Dining Etiquette with Sybil Davis
I think that Sybil D, our etiquette coach, suffers from a slight case of germophobia, but that is completely unrelated. One thing is clear: all of the bacteria that’s located on the bottom of one’s purse is completely unappetizing. This video lesson suggests that if you tend to carry one of those things around, you’re supposed to place it on your chair. And then I guess that you are supposed to sit on your purse? I bet she sits on her purse all the time, and that's why there is so much bacteria on it. When teaching video etiquette guides, Sybil prefers to sit in a huge room at a tiny table, with heaps upon heaps of empty plates in front of her. I have to wonder, Does anyone anywhere in the world still use this much fucking dinnerware? Raise a giant glass of whiskey (like the crystal goblet of booze featured on her tablescape) and toast to dear Sybil. Just remember not to “rub and scrub your mouth with a napkin, just BLOT, BLOT, as needed,” when you do.
Dining Etiquette with Kristine Stewart
Our host, Kristine Stewart, is not the one that involves herself with onscreen teen vampire romances and tabloid scandals (that's Kristen), but is the one that immerses herself within the global etiquette landscape—more specifically, Hong Kong’s cutthroat dining scene. According to Kristine, an American, English dining is the most acceptable form of dining etiquette anywhere in the world. Her napkin routine seems extremely tedious, one that requires you to unfold it and refold it before placing it on your lap. If someone did this at the dinner table, I would probably wonder what the fuck is wrong with them. She also refuses to look at the camera, which I assume is proper etiquette.
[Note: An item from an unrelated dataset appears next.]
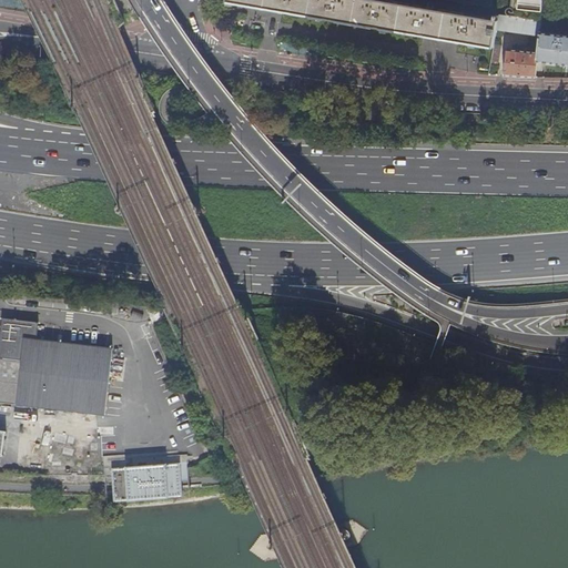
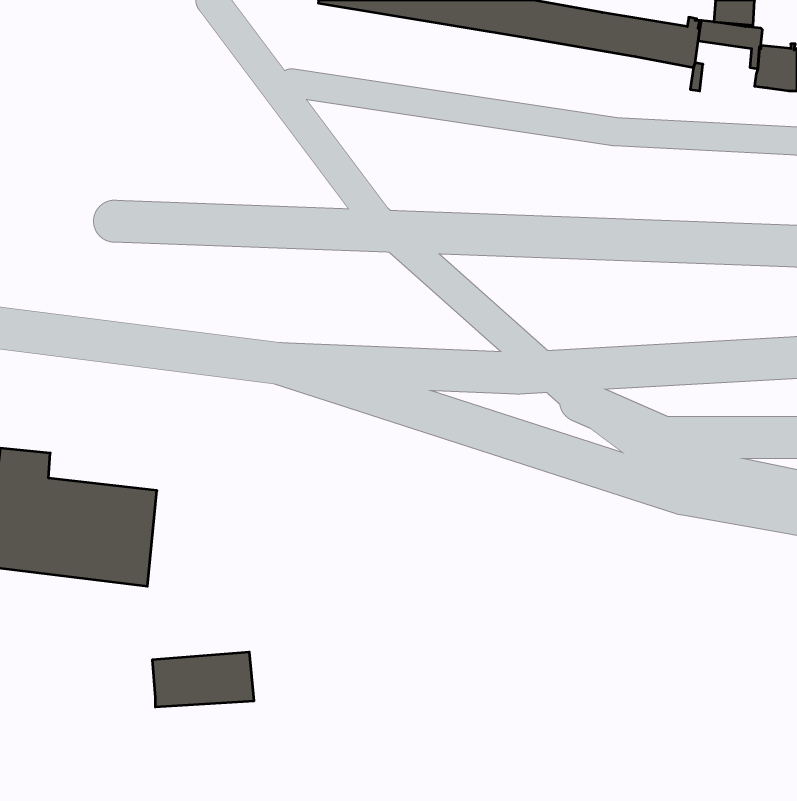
building: [501,45,535,77] -> none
Here we have Jill, surrounded by disgustingly gaudy china and silverware. I get the impression that her obsession with etiquette seems to stem from her obsession with dining equipment. This video is very high-definition, which is great, because I love staring at Jill's blue turtleneck and striped, padded suit jacket. “Slouching, slurping coffee, answering the phone…” I love when these ladies go on rants about bad manners.
If Someone Has Food Stuck in Their Teeth: Dining Etiquette
Gloria Starr's short and sweet video about letting someone know that they have spinach stuck in their teeth is a piece of performance art good enough to screen at the MoMA. I didn't know that you were supposed to excuse yourself from the table if you have food stuck in your teeth, so thank you for letting me know, Gloria. Stay tuned for her rant about “a top executive” and his olive pit scandal.
Top Dinner Etiquette, Table Manners Course, Proper Table Setting
If you’re not a Christian, don’t even think about watching this video. These manners are not for you to learn. This “Christian-based character etiquette program” is hosted by Jeanne, a woman who is standing in front of another collection of QVC-network-style china, in an echoey room without a microphone. This video doesn't actually share any etiquette tips—it’s a video pitch hustle for Jeanne’s six-week program on teaching your kids “important life skills,” because she believes that kids need a “firm foundation for the world that they are about to face.” Damn, Jeanne, it’s not that bad out here.